Rakyat Suriah Tidak Boleh Dikecewakan Lagi

Menstabilkan Suriah berarti menstabilkan perekonomiannya. Negara ini sangat membutuhkan dukungan internasional dan iklim investasi yang lebih aman.

Oleh: Martin Griffiths, Mantan Wakil Sekretaris Jenderal PBB untuk Urusan Kemanusiaan sekaligus mantan Koordinator Bantuan Darurat PBB.

Suriah telah lama memenuhi pikiran saya, yakni 15 tahun penderitaan bagi rakyatnya dan 15 tahun kegagalan keterlibatan masyarakat internasional. Saya terlibat langsung dalam bagian yang kedua itu—mula-mula sebagai anggota senior Kantor Utusan Khusus Perserikatan Bangsa-Bangsa (PBB) untuk Suriah, kemudian sebagai Kepala Kantor Koordinasi Urusan Kemanusiaan PBB (OCHA).

Karena itu, saya tidak bisa mengaku tidak memiliki tanggung jawab di hadapan rakyat Suriah.

Selama bertugas di PBB, saya harus menghadiri banyak pertemuan dengan para pejabat tinggi rezim Bashar al-Assad, termasuk dengan presiden Suriah sendiri. Sebagian orang menuduh saya dan PBB mempertahankan hubungan tersebut sebagai bagian dari “transaksi” untuk memperoleh akses kemanusiaan yang lebih baik.

Kenyataannya berbeda.

Lembaga-lembaga kemanusiaan beserta para pejabatnya memang harus bertemu dengan siapa pun yang dapat membantu ataupun menghambat penyaluran bantuan kemanusiaan. Itu bukan sebuah transaksi, melainkan sebuah keharusan.

Hal yang sama berlaku bagi para mediator yang harus selalu bertemu dengan pihak-pihak yang berkonflik dalam upaya mengakhirinya.

Semua pertemuan saya dengan Bashar al-Assad bertujuan menekan agar ia mengambil keputusan-keputusan yang diperlukan demi kesejahteraan rakyatnya. Ia hanyalah salah satu dari sekian banyak orang yang memiliki kekuasaan mengerikan untuk menciptakan dan mempertahankan penderitaan, yang terpaksa saya temui selama lima dekade bekerja sebagai diplomat.

Pada suatu kesempatan, di awal perang mengerikan yang dipicu al-Assad pada 2012, saya tinggal di Damaskus dan setiap hari melakukan negosiasi yang sia-sia dengan pemerintah Suriah atas nama PBB. Saya selalu mengangkat isu para tahanan.

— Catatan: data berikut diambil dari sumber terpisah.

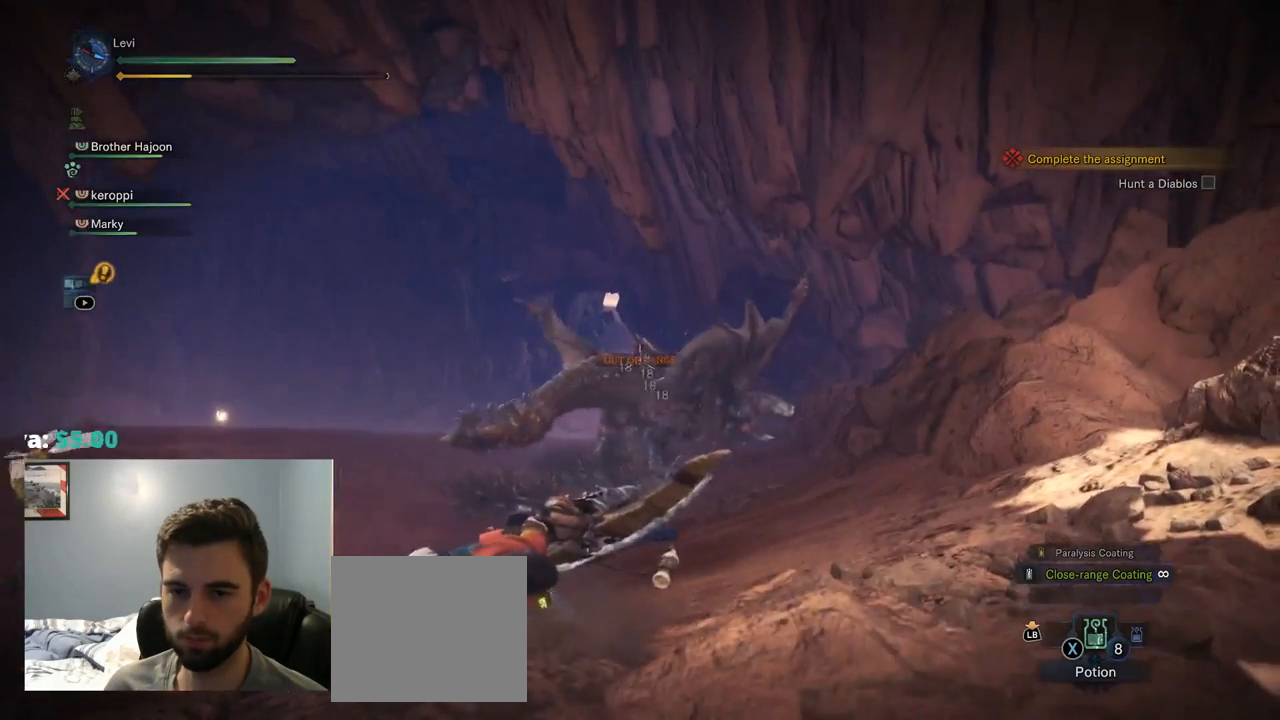
{"buttons": ["L2", "R2"], "left_stick": "up-left", "right_stick": "center", "events": [[50, "DPAD_LEFT", "up"], [117, "L1", "up"], [234, "R2", "down"], [267, "CIRCLE", "down"], [317, "CIRCLE", "up"]]}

Suatu hari, pejabat yang duduk di seberang meja menghentikan pembicaraan.

“Matikan mikrofon, dan letakkan pena kalian,” katanya.

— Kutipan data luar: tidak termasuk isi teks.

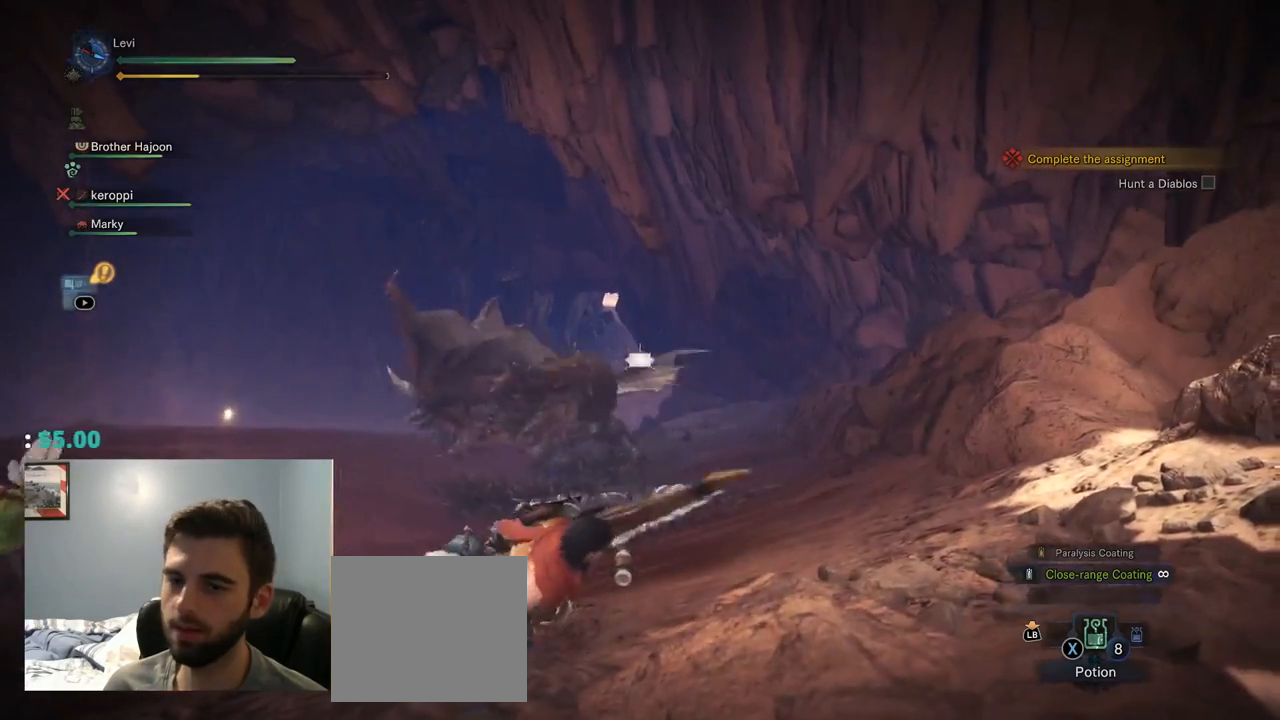
{"buttons": ["L2", "R2"], "left_stick": "up", "right_stick": "up-left", "events": [[84, "right_stick", "down-left"], [184, "right_stick", "center"], [384, "right_stick", "up-left"], [400, "left_stick", "up"]]}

Lalu ia menoleh kepada saya dan berkata dengan sangat sederhana:

“Berhentilah membuang waktu untuk urusan ini. Kami tidak akan pernah membebaskan mereka. Kami juga tidak akan pernah mengakui kenyataan itu.”

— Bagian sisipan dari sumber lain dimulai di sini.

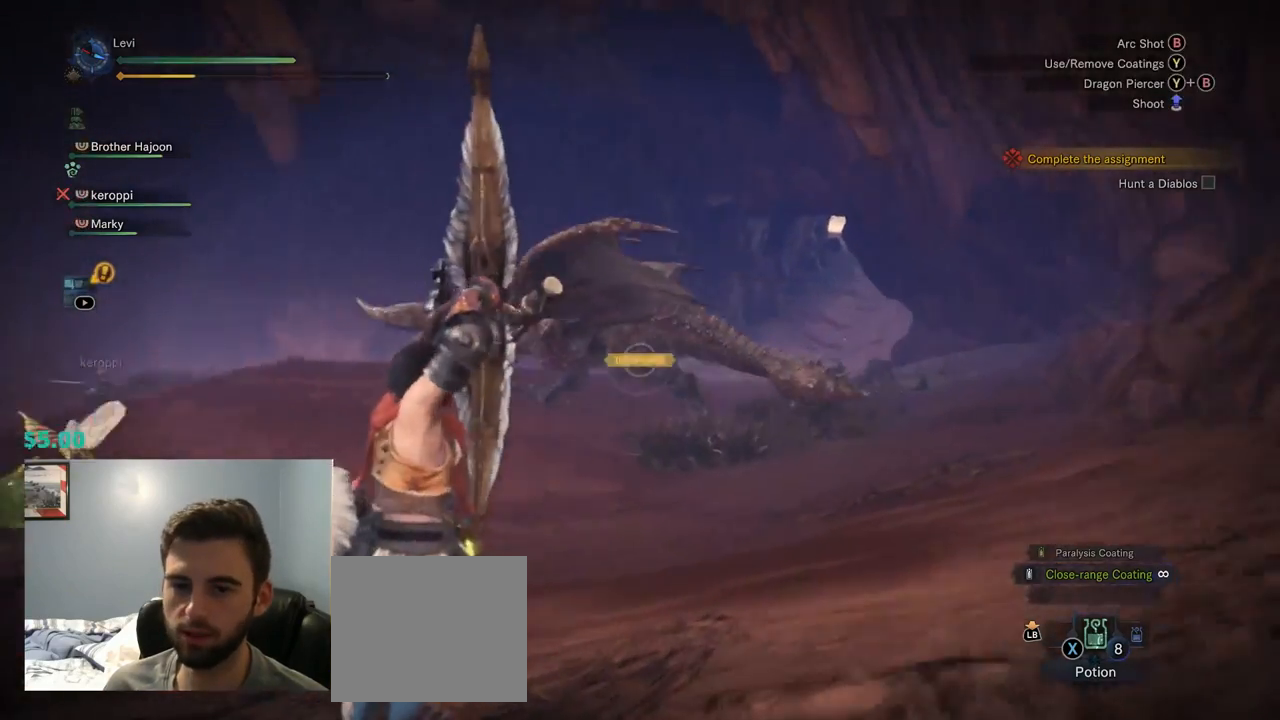
{"buttons": ["L2", "R2"], "left_stick": "up", "right_stick": "up-left", "events": [[50, "L1", "down"], [117, "right_stick", "center"], [167, "right_stick", "left"], [284, "L1", "up"], [367, "right_stick", "center"], [500, "right_stick", "up-left"]]}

Pada tahun 2022, dalam sebuah pertemuan tertutup dengan al-Assad, saya menyarankan agar ia mengosongkan penjara-penjara.

“Tentu saja,” jawabnya. “Saya sudah mengosongkannya. Tidak ada lagi tahanan di sana sekarang!”

Setahun kemudian, setelah gempa bumi dahsyat melanda Suriah, saya bertemu al-Assad sebanyak tiga kali. Tugas saya adalah membujuknya agar melakukan langkah-langkah yang jelas diperlukan demi kesejahteraan dan hak-hak rakyatnya.

Kini saya dapat mengatakan bahwa upaya saya gagal total.

Rakyat Suriah akhirnya diselamatkan melalui aksi militer. Pengambilalihan Damaskus membuka jalan menuju perdamaian.